Phosphidation of microscale zero-valent iron (P-mZVI) for enhanced dechlorination of trichloroethylene

Abstract

Microscale zero-valent iron (mZVI) has a great application potential in the remediation of chlorinated organic compounds contaminated groundwater. However, the dechlorination of trichloroethylene (TCE) with mZVI often leads to the formation of toxic incomplete dechlorination products. Herein, ferrophosphorus, a byproduct of phosphorus production, has been used to modify mZVI through ball milling to get P-doped mZVI (P-mZVI). The XRD, SEM and XPS results indicated the uniform distribution of FePx species in mZVI. The phosphidation significantly promoted the dechlorination of TCE by mZVI with the degradation rate increased from 0.0073 h−1 to 0.0146 h−1. Tafel tests revealed the P-mZVI was more susceptible to water corrosion than mZVI due to primary cell effect. The cyclic voltammetry results indicated the formation of atomic hydrogen (H*) in the P-mZVI system, and H* could diffuse into the lattice of Fe0 to form H*abs.

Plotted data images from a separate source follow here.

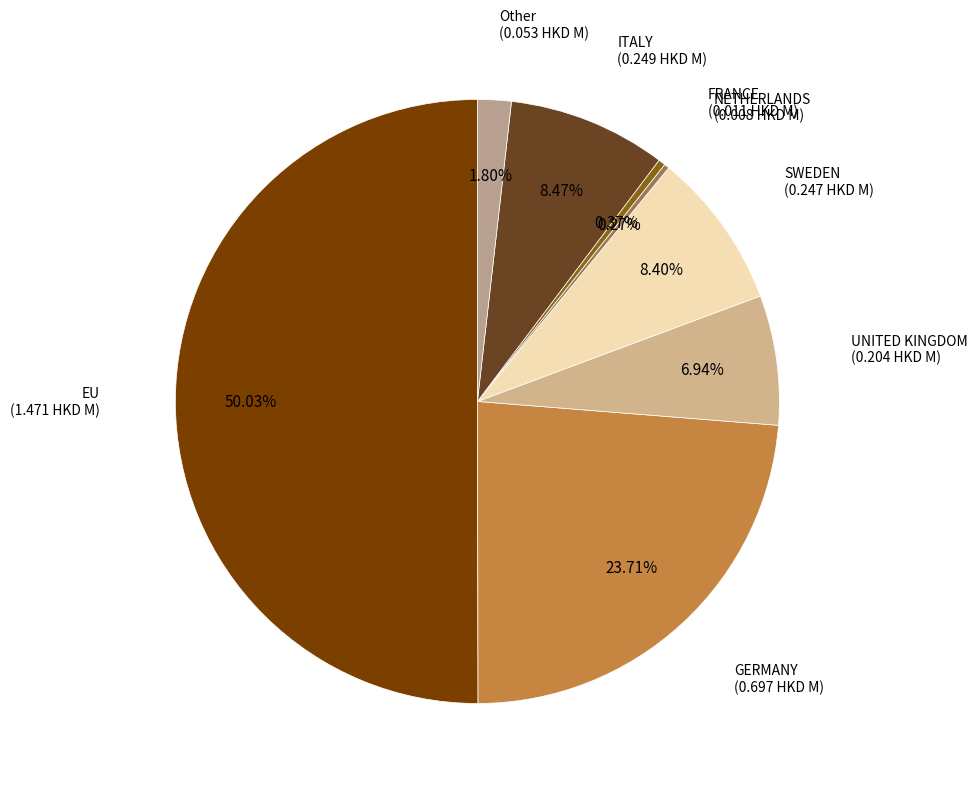

How many segments does this pie chart have?

8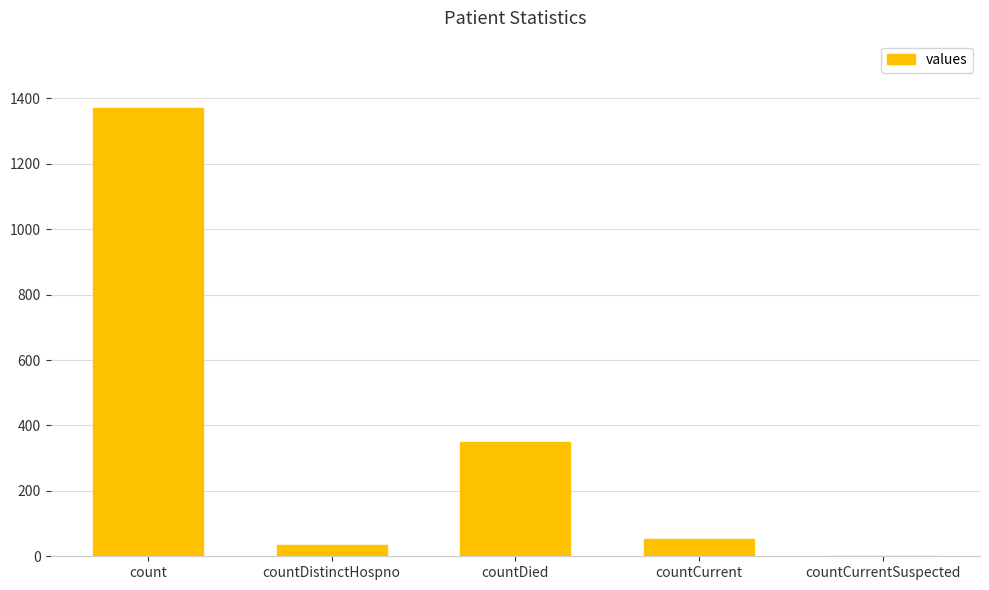

Between count and countCurrent, which is larger?

count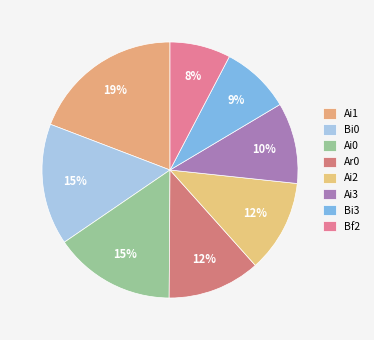

Count the number of slices in the pie.

8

Owing to the strong reducing capability of H*, the dechlorination pathway of TCE was mainly hydrogenolysis, favoring the formation of C2H4 while almost no C2H2. The XPS results indicated that phosphorus existed as phosphate after dechlorination. Considering that phosphate is an essential nutrient for microorganism growth, the dechlorination products of P-mZVI may boost the metabolism of ingenious microbiota.